Past promises of FSD don’t offer them the flexibility to limit the feature to just the highways unfortunately, at least for customers who bought pre-2019.

View attachment 441947

Really, Tesla is stuck with the name "FSD" no matter what. They picked a name that implies full autonomy. They can't get around that. Any change in name now would be terrible PR. I think Tesla's best move would be to stick with the name "FSD" for all future hardware and software until they get to full autonomy whenever that is.
 
I do like your idea for a "robotaxi" option. But I imagine when Tesla does get to robotaxis, they may just sell special Model 3's with no steering wheel rather than sell a "robotaxi" software package. Although I guess they could do both.
If they get to a robotaxi stage, they won't be selling anything. They will put all the cars they can build on their network to make money.

Ofcourse all current Teslas will get the full FSD software, so that they can be put on the network too. Tesla can get a good cut of the money made on the network.

So, no - there won't be anything "after" FSD. If new computer is needed for robotaxi, they will upgrade HW3 too for free. They can make up that cost in less than a month.
 
That opens Tesla up to incredible liability not just restricted to the price of FSD, but for the price of the car (“I wouldn’t have bought the car but for FSD”).

Past promises of FSD don’t offer them the flexibility to limit the feature to just the highways unfortunately, at least for customers who bought pre-2019.

View attachment 441947

I love this, but the issue is none of this is in the purchase agreement, and they have all sorts of legal lingo / loopholes saying basically, we don't have to do this.
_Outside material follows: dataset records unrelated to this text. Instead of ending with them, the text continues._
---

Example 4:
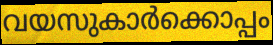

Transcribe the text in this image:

വയസുകാർക്കൊപ്പം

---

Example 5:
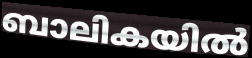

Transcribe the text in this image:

ബാലികയിൽ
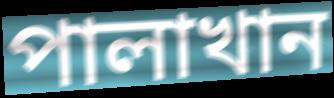
পালাখান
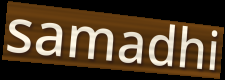
samadhi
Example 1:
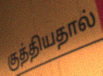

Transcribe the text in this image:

குத்தியதால்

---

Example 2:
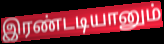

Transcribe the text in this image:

இரண்டடியானும்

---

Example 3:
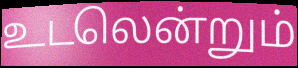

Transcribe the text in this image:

உடலென்றும்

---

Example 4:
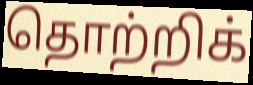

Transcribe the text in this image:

தொற்றிக்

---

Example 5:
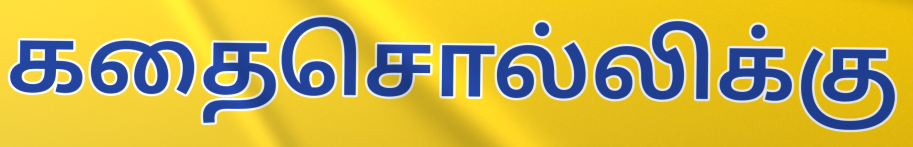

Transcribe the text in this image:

கதைசொல்லிக்கு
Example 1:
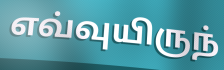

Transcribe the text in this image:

எவ்வுயிருந்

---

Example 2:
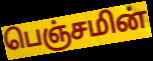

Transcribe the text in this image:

பெஞ்சமின்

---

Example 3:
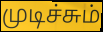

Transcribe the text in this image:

முடிச்சும்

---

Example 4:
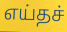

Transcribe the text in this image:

எய்தச்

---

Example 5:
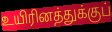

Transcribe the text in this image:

உயிரினத்துக்குப்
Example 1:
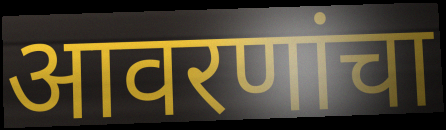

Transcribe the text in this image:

आवरणांचा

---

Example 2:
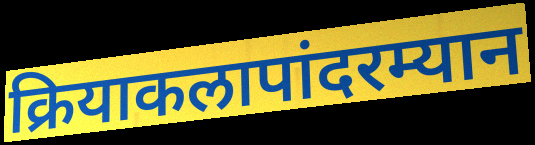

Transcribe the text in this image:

क्रियाकलापांदरम्यान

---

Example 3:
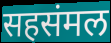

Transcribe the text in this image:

सहसंमल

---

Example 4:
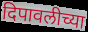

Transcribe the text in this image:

दिपावलीच्या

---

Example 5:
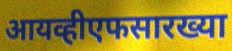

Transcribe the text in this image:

आयव्हीएफसारख्या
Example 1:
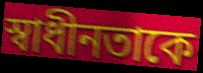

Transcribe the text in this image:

স্বাধীনতাকে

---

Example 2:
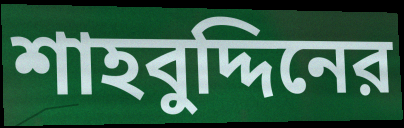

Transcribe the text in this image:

শাহবুদ্দিনের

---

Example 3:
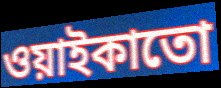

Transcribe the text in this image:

ওয়াইকাতো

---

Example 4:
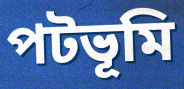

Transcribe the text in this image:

পটভূমি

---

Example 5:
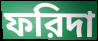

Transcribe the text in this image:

ফরিদা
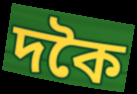
দকৈ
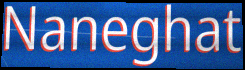
Naneghat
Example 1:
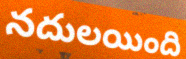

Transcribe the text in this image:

నదులయింది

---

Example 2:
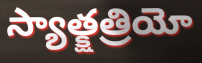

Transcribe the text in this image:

స్యాత్క్షత్రియో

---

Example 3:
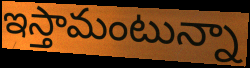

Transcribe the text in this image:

ఇస్తామంటున్నా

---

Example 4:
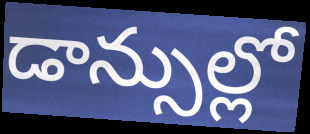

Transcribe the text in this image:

డాన్సుల్లో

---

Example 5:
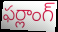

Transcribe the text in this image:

ఫర్లాంగ్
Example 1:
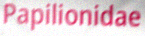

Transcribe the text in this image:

Papilionidae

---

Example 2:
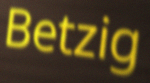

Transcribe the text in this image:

Betzig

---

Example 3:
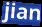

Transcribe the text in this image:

jian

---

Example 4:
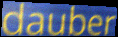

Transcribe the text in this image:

dauber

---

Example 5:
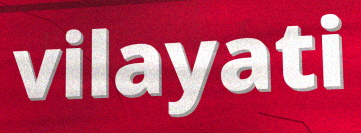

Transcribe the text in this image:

vilayati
FSD (Lvl 5 ) as we know it is a myth folks, at least with the current hardware.
 
FSD (Lvl 5 ) as we know it is a myth folks, at least with the current hardware.
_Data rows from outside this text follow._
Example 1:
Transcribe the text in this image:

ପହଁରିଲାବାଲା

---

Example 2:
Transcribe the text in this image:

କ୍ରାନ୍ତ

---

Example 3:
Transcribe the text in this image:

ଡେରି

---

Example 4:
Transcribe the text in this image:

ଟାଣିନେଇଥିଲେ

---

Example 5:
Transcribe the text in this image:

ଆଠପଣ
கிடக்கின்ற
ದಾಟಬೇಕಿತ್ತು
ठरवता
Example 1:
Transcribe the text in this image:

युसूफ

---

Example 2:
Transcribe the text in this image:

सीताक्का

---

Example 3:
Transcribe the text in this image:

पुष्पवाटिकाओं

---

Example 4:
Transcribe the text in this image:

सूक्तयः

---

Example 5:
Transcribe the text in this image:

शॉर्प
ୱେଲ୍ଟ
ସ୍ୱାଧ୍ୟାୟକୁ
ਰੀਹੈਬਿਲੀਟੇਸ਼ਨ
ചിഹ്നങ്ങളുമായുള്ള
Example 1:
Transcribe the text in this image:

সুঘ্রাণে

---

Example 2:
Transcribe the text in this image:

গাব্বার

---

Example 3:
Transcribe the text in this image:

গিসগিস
I know that is a common assumption on this forum but I am not sure that it is proven definitely yet. Tesla has not shown us what FSD really looks like yet on the current hardware. Until, we see what Tesla's FSD looks like, we can't compare it to L5 to see if the hardware is good enough. Now, if Tesla changes the hardware drastically on us by adding different camera set up or adding a lot more radar or even, (gasp) adding LIDAR when Elon swore up and down he wouldn't, then yes, we could conclude that the current hardware can't do L5. But that has not happened yet. I think it is still too early to definitely conclude one way or the other about Tesla's FSD chances.